___ RECORD SET
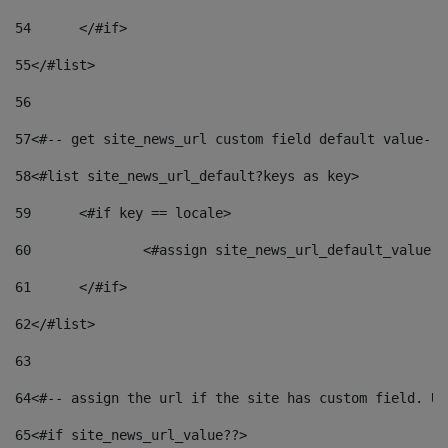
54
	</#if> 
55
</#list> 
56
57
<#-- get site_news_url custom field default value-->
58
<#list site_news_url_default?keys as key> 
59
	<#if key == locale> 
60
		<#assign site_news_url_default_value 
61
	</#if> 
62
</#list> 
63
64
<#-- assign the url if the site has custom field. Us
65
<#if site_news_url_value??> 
______
Reproduce the text read from each of the items above line for line, leaving the pictures out.

● ANSWER SECTION:
54
	</#if> 
55
</#list> 
56
57
<#-- get site_news_url custom field default value-->
58
<#list site_news_url_default?keys as key> 
59
	<#if key == locale> 
60
		<#assign site_news_url_default_value 
61
	</#if> 
62
</#list> 
63
64
<#-- assign the url if the site has custom field. Us
65
<#if site_news_url_value??> 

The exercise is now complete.